## Your task:
Below are lines of data. Give the number of them that contain the string "entre", and nothing else.

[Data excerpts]
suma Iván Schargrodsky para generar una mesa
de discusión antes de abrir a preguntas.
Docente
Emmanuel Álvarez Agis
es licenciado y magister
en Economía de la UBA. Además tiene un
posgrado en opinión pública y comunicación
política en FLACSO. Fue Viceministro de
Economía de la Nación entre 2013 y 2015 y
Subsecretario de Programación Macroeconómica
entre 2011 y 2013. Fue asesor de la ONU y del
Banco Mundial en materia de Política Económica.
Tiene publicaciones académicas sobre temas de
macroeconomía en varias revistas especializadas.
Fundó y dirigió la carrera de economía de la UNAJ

## Answer space:
2